View of /trunk/NationalProblemLibrary/WHFreeman/Rogawski_Calculus_Early_Transcendentals_Second_Edition/10_Infinite_Series/10.3_Convergence_of_Series_with_Positive_Terms/10.3.12.pg

    1 ## DBsubject('Calculus')
    2 ## DBchapter('Infinite Series')
    3 ## DBsection('Convergence of Series with positive terms')
    4 ## KEYWORDS('calculus', 'infinite series', 'series', 'converge', 'convergence', 'comparison test', 'integral test', 'limit')
    5 ## TitleText1('Calculus: Early Transcendentals')
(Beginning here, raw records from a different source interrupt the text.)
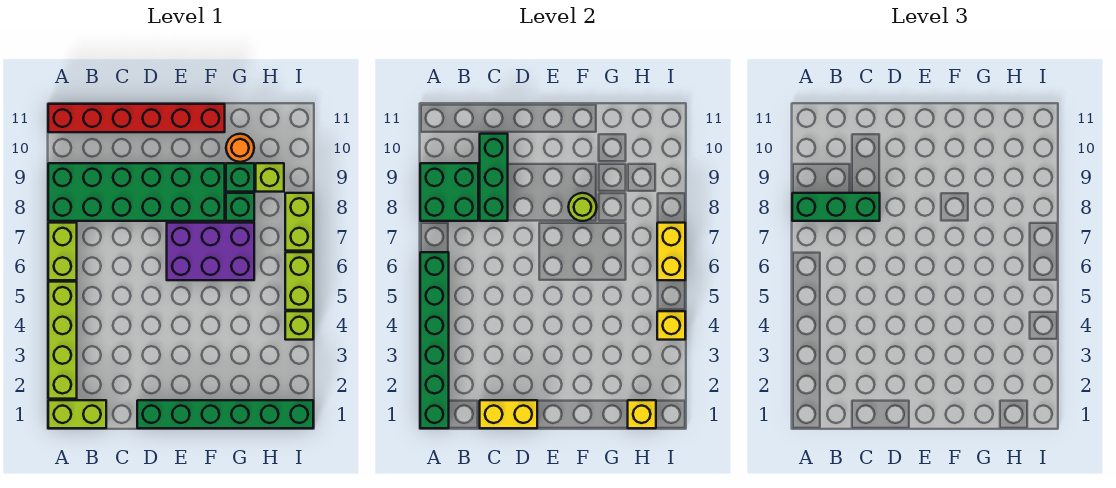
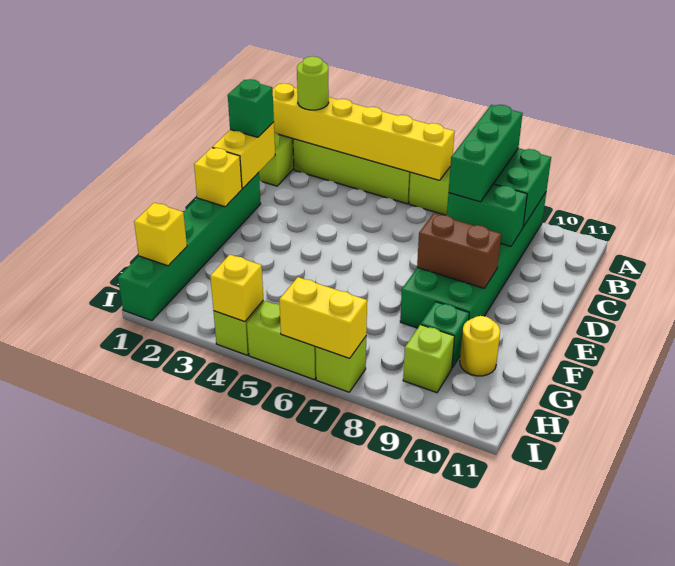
green brick A1:A6 level 2 -> yellow brick A1:A6 level 2
red brick A11:F11 level 1 -> none
green brick C8:C10 level 2 -> green brick C8:C9 level 2
none -> yellow brick E1 level 2
purple brick E6:G7 level 1 -> none
none -> brown brick E8:E9 level 2
lime round brick F8 level 2 -> lime round brick A2 level 3
green brick G8 level 1 -> green brick C1 level 3
orange round brick G10 level 1 -> yellow round brick G10 level 1
lime brick I7:I8 level 1 -> lime brick I7 level 1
    6 ## EditionText1('2')
    7 ## AuthorText1('Rogawski')
    8 ## Section1('10.3')
    9 ## Problem1('12')
   10 ## Author('Christopher Sira')
   11 ## Institution('W.H.Freeman')
   12 
   13 DOCUMENT();
   14 loadMacros("PG.pl","PGbasicmacros.pl","PGanswermacros.pl");
   15 loadMacros("PGchoicemacros.pl");
   16 loadMacros("Parser.pl");
   17 loadMacros("freemanMacros.pl");
   18 $context = Context();
   19 
   20 $context->variables->add(n=>'Real');
   21 
   22 $a = Real(random(2, 9, 1));
   23 $start = Real(random(2, 9, 1));
   24 
   25 $func = "\frac{$a\ln n}{n^2}";
   26 
   27 $f = "$a*ln(x)/x^2";
   28 ##$f = Formula("$a*ln(x)/x^2");
   29 ##$f->{limits} = [2,4];
   30 
   31 ## $ans_lim = Real($a/$start*(ln($start)-1));
   32 $ans_lim = Real($a/$start*(ln($start)+1));
   33 
   34 $answer = "converges";
   35 
   36 $wrong = "converges";
   37 
   38 if ($answer eq "converges") {
   39     $wrong = "diverges";
   40 }
   41 
   42 $mc = new_multiple_choice();
   43 
   44 $mc->qa("the infinite series \( \displaystyle \sum_{n=$start}^{\infty} $func \) ",
   45     $answer);
   46 $mc->extra($wrong);
   47 $mc->makeLast("diverges");
   48 
   49 Context()->texStrings;
   50 BEGIN_TEXT
   51 \{ beginproblem() \}
   52 \{ textbook_ref_exact("Rogawski ET 2e", "10.3","12") \}
   53 $PAR
   54 Use the Integral Test to determine whether the infinite series is convergent.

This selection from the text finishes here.